• _Problem_: Match the word "противника". Return each line of the data below where it appears.

[Stored data entries]
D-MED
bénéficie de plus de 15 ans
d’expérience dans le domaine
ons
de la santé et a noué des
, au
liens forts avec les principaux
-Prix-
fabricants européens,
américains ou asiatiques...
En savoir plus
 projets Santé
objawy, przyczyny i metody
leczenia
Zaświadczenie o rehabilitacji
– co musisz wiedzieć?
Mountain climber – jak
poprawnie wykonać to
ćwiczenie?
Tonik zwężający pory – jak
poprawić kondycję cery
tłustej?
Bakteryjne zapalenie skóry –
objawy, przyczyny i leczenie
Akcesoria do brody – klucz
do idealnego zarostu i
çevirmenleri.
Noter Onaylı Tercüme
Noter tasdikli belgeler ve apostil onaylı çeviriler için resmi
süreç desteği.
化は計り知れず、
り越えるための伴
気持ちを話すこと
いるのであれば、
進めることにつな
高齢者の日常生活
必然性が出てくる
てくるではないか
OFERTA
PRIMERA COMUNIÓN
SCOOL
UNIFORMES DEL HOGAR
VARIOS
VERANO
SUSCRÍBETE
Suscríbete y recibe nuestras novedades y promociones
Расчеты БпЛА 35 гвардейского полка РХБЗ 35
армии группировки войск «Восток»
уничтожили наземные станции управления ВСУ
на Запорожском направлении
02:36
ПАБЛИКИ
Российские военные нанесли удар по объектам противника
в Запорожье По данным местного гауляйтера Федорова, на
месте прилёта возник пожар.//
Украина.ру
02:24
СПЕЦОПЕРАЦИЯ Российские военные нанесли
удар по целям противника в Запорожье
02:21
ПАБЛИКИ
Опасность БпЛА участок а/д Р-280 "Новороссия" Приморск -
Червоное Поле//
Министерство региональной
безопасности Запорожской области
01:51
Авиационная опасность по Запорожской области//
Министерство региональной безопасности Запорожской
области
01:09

==

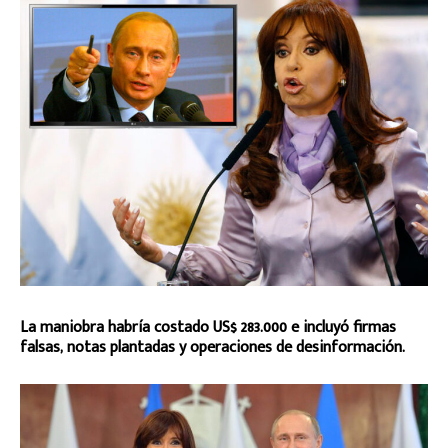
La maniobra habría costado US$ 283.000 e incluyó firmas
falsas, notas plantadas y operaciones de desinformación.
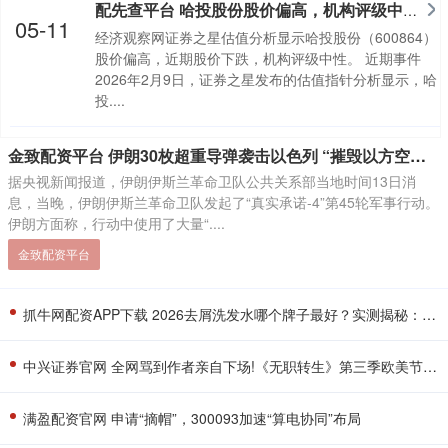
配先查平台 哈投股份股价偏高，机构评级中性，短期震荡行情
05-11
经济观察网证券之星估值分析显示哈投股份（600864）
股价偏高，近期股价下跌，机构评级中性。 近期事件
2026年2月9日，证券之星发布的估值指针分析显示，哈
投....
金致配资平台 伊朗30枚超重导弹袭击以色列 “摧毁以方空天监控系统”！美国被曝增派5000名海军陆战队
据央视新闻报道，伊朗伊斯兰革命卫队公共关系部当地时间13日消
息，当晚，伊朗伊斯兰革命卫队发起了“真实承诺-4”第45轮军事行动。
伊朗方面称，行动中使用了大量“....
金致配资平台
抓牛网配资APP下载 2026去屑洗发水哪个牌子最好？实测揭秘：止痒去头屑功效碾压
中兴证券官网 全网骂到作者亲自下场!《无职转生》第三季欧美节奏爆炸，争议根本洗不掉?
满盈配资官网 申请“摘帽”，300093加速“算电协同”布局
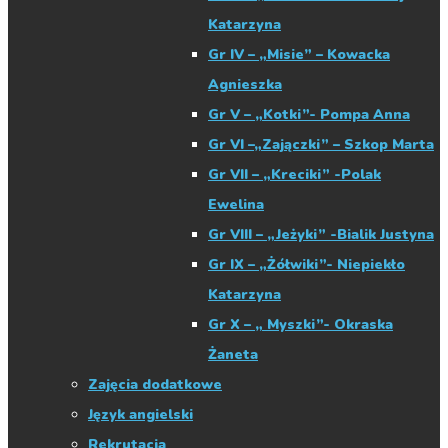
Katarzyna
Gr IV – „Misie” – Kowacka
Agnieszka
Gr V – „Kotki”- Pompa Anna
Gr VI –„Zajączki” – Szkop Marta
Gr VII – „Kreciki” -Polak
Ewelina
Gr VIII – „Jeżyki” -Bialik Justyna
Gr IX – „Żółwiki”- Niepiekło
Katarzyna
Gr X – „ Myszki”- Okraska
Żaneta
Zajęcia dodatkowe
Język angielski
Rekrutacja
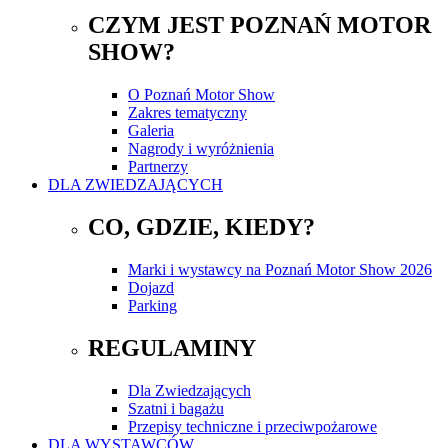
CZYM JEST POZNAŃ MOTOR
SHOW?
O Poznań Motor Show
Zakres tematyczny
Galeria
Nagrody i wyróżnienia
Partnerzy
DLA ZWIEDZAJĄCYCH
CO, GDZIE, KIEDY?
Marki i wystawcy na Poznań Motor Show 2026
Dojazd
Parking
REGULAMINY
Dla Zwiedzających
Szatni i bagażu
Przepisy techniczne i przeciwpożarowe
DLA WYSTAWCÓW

• _Answer section_:
Российские военные нанесли удар по объектам противника
удар по целям противника в Запорожье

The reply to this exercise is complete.